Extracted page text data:
···

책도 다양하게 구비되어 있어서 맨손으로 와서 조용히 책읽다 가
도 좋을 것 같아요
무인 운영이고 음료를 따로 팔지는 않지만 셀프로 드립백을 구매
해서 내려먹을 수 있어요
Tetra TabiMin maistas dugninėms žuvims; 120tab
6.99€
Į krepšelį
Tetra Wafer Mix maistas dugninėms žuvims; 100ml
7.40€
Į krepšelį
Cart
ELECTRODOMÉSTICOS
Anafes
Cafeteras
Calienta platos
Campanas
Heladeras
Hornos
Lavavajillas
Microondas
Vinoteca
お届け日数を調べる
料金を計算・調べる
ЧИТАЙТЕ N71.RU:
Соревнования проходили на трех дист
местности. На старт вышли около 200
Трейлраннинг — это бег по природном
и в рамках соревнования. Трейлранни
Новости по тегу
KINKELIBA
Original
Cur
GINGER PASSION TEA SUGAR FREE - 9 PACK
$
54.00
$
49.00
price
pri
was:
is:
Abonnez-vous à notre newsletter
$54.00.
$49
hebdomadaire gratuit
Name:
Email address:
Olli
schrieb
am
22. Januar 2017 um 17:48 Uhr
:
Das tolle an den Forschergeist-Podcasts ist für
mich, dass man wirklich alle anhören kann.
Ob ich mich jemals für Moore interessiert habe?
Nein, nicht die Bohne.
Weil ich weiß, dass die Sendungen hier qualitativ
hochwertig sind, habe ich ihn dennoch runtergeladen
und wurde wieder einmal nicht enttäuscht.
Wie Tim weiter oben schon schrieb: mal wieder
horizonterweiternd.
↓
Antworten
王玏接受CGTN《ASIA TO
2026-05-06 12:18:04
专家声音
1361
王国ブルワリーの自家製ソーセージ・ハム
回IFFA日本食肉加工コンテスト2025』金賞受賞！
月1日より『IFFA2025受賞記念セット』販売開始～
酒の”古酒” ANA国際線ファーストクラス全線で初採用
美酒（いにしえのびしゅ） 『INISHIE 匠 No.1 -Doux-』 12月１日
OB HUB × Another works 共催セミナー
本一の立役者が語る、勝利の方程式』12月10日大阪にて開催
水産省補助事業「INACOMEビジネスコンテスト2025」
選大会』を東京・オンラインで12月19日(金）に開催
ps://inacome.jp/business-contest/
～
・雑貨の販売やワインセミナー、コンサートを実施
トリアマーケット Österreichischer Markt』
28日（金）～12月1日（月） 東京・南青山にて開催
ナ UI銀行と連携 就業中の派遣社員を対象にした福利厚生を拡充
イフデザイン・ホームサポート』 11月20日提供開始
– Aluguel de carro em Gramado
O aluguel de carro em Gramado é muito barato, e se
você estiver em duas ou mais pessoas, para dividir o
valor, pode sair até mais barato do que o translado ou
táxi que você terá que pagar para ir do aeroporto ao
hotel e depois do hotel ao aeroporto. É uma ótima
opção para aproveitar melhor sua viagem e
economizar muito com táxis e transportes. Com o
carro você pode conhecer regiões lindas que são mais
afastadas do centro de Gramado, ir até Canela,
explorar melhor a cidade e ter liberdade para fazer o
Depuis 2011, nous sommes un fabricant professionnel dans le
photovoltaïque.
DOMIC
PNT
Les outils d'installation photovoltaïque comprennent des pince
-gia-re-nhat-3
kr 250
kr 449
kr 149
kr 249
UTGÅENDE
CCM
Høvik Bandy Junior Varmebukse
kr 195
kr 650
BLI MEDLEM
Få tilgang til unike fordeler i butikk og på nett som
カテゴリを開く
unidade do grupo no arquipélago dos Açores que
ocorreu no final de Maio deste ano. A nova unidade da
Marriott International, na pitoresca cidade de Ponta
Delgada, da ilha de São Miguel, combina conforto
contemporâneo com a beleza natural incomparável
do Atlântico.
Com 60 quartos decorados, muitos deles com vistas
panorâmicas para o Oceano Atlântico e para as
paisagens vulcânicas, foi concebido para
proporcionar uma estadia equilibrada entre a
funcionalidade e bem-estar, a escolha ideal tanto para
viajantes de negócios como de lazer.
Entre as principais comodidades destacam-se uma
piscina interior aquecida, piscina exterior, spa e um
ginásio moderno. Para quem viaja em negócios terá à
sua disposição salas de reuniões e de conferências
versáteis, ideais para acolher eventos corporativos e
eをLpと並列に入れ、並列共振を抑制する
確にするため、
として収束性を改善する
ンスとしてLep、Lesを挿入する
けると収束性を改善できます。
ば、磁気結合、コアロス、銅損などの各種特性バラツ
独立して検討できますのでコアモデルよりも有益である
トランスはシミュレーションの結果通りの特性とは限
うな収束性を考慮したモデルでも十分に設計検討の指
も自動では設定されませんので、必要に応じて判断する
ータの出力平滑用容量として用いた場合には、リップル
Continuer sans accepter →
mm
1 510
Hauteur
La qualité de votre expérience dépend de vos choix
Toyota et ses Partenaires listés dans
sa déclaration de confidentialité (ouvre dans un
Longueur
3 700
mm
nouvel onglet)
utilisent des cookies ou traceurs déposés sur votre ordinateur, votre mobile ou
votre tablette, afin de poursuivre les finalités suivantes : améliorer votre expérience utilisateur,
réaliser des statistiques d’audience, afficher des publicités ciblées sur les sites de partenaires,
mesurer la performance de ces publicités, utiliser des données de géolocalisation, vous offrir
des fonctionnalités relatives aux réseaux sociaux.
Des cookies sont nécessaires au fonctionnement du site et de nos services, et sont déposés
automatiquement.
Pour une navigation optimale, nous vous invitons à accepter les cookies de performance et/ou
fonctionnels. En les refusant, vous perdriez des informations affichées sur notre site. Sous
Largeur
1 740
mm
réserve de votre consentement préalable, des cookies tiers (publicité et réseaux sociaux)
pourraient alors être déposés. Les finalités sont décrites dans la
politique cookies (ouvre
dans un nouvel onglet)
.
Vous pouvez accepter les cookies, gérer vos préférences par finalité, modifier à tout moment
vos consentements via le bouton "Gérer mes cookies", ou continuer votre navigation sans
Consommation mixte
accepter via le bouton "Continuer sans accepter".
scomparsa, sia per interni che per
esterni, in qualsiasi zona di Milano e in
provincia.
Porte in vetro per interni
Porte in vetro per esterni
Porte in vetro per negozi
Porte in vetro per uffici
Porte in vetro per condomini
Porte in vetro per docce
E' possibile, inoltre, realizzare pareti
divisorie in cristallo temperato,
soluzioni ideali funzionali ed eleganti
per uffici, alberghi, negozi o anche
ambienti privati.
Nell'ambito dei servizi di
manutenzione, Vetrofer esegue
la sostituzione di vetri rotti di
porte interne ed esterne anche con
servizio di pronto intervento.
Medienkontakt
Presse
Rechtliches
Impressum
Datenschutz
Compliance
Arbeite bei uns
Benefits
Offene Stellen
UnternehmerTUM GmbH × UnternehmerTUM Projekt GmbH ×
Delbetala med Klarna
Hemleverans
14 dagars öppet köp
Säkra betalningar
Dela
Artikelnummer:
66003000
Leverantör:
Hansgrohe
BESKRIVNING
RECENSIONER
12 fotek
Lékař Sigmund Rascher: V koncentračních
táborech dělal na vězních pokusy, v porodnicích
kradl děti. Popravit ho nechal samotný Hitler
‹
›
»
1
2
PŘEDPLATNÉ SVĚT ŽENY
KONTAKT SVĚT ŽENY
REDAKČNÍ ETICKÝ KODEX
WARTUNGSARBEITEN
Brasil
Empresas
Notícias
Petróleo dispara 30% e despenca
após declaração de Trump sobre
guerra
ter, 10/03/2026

···

Prompt: Search the entries for the string "finalités" and copy each line where it occurs.

Solution to this task:
votre tablette, afin de poursuivre les finalités suivantes : améliorer votre expérience utilisateur,
pourraient alors être déposés. Les finalités sont décrites dans la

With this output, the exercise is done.